**What the task asks:** Copy every line below that has the word "dental" in it.

**Study material:**
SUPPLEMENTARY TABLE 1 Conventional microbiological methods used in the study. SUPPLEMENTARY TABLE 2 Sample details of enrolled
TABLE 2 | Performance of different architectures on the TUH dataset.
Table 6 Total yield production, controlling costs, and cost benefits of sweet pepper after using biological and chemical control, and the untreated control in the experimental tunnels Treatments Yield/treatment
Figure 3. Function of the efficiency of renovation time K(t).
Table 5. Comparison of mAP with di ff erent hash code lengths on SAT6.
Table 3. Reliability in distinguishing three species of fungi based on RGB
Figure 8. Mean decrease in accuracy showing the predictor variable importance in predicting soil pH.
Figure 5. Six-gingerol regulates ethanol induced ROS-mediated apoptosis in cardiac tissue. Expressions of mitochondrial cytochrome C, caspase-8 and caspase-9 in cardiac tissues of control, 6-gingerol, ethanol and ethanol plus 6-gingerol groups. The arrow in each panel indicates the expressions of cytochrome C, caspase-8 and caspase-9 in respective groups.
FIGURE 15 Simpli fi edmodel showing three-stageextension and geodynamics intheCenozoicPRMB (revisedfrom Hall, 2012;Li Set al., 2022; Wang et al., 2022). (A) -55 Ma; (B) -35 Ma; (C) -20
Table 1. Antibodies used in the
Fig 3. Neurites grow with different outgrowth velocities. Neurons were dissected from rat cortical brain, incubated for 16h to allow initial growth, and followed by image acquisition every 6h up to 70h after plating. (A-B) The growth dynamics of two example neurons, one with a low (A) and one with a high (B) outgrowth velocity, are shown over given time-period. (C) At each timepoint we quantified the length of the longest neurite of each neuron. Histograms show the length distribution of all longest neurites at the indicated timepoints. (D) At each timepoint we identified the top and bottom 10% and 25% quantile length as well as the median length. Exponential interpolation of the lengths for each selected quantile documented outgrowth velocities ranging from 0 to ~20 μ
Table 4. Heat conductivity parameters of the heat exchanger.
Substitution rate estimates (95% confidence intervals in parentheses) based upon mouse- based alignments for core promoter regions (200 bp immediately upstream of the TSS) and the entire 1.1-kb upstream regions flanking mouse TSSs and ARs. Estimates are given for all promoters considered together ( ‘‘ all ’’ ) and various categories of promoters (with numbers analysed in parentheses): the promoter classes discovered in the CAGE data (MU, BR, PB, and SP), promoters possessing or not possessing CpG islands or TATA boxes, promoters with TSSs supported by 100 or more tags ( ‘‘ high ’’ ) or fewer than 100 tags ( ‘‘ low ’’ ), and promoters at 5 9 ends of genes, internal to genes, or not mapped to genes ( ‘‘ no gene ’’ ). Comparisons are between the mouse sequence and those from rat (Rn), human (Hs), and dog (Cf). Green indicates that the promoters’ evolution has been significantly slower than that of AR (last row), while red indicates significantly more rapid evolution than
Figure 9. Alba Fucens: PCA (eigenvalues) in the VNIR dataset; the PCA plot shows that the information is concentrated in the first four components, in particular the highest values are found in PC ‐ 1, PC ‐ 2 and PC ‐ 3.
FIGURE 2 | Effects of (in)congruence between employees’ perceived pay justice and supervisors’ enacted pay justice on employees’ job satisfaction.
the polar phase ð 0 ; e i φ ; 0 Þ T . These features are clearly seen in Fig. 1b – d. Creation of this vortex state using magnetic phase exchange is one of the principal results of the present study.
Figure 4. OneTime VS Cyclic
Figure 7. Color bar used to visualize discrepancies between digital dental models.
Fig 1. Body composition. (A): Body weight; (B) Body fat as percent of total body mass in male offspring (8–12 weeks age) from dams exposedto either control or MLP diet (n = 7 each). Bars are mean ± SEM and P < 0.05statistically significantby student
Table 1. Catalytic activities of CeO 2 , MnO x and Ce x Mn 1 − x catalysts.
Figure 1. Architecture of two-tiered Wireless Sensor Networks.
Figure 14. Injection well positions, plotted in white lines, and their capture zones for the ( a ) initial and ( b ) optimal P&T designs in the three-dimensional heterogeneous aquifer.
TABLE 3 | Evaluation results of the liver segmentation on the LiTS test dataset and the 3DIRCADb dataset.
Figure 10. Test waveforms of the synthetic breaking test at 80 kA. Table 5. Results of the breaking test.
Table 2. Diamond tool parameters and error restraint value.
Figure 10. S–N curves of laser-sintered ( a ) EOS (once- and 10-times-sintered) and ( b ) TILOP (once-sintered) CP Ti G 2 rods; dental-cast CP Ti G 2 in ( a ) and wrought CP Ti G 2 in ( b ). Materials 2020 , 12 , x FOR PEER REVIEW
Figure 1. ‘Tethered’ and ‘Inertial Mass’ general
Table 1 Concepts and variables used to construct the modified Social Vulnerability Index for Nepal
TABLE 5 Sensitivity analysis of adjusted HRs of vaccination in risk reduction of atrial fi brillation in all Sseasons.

**Answer box:**
Figure 7. Color bar used to visualize discrepancies between digital dental models.
Figure 10. S–N curves of laser-sintered ( a ) EOS (once- and 10-times-sintered) and ( b ) TILOP (once-sintered) CP Ti G 2 rods; dental-cast CP Ti G 2 in ( a ) and wrought CP Ti G 2 in ( b ). Materials 2020 , 12 , x FOR PEER REVIEW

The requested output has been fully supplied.